**ACTION ITEM:** Please transcribe exactly the lines from the one containing "nº 18.213.434.0001/35, é uma" through the end of the records below, both included, and nothing else.

=== Begin Enclosure ===

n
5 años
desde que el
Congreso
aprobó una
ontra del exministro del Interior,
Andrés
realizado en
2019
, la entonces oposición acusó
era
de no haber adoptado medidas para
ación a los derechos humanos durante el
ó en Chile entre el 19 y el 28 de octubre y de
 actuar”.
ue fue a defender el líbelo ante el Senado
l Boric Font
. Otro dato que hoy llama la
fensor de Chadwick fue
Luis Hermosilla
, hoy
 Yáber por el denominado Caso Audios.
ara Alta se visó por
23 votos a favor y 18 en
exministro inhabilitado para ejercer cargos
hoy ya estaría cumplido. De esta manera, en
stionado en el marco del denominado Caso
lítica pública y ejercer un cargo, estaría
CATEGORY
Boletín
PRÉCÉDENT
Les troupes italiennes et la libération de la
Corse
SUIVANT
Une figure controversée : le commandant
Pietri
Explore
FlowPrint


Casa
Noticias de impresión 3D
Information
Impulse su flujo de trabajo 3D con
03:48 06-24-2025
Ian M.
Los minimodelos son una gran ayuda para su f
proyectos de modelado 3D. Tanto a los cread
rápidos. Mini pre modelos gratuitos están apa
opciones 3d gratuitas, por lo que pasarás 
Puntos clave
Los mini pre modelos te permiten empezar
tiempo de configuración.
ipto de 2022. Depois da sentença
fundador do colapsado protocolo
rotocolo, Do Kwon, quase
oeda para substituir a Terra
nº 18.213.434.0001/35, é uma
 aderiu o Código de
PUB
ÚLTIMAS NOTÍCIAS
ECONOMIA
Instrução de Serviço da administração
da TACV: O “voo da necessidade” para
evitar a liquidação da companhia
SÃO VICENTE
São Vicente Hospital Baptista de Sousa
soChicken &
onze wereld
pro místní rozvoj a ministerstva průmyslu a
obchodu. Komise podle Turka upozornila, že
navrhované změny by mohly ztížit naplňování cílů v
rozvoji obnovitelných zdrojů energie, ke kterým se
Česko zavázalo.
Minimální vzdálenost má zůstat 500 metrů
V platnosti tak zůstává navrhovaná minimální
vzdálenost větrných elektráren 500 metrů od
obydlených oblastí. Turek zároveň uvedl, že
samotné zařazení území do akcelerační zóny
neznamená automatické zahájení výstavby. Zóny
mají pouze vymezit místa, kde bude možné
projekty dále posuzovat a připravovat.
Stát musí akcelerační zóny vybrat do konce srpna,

=== End Enclosure ===

**RESULT FOR THIS TASK:**
nº 18.213.434.0001/35, é uma
 aderiu o Código de
PUB
ÚLTIMAS NOTÍCIAS
ECONOMIA
Instrução de Serviço da administração
da TACV: O “voo da necessidade” para
evitar a liquidação da companhia
SÃO VICENTE
São Vicente Hospital Baptista de Sousa
soChicken &
onze wereld
pro místní rozvoj a ministerstva průmyslu a
obchodu. Komise podle Turka upozornila, že
navrhované změny by mohly ztížit naplňování cílů v
rozvoji obnovitelných zdrojů energie, ke kterým se
Česko zavázalo.
Minimální vzdálenost má zůstat 500 metrů
V platnosti tak zůstává navrhovaná minimální
vzdálenost větrných elektráren 500 metrů od
obydlených oblastí. Turek zároveň uvedl, že
samotné zařazení území do akcelerační zóny
neznamená automatické zahájení výstavby. Zóny
mají pouze vymezit místa, kde bude možné
projekty dále posuzovat a připravovat.
Stát musí akcelerační zóny vybrat do konce srpna,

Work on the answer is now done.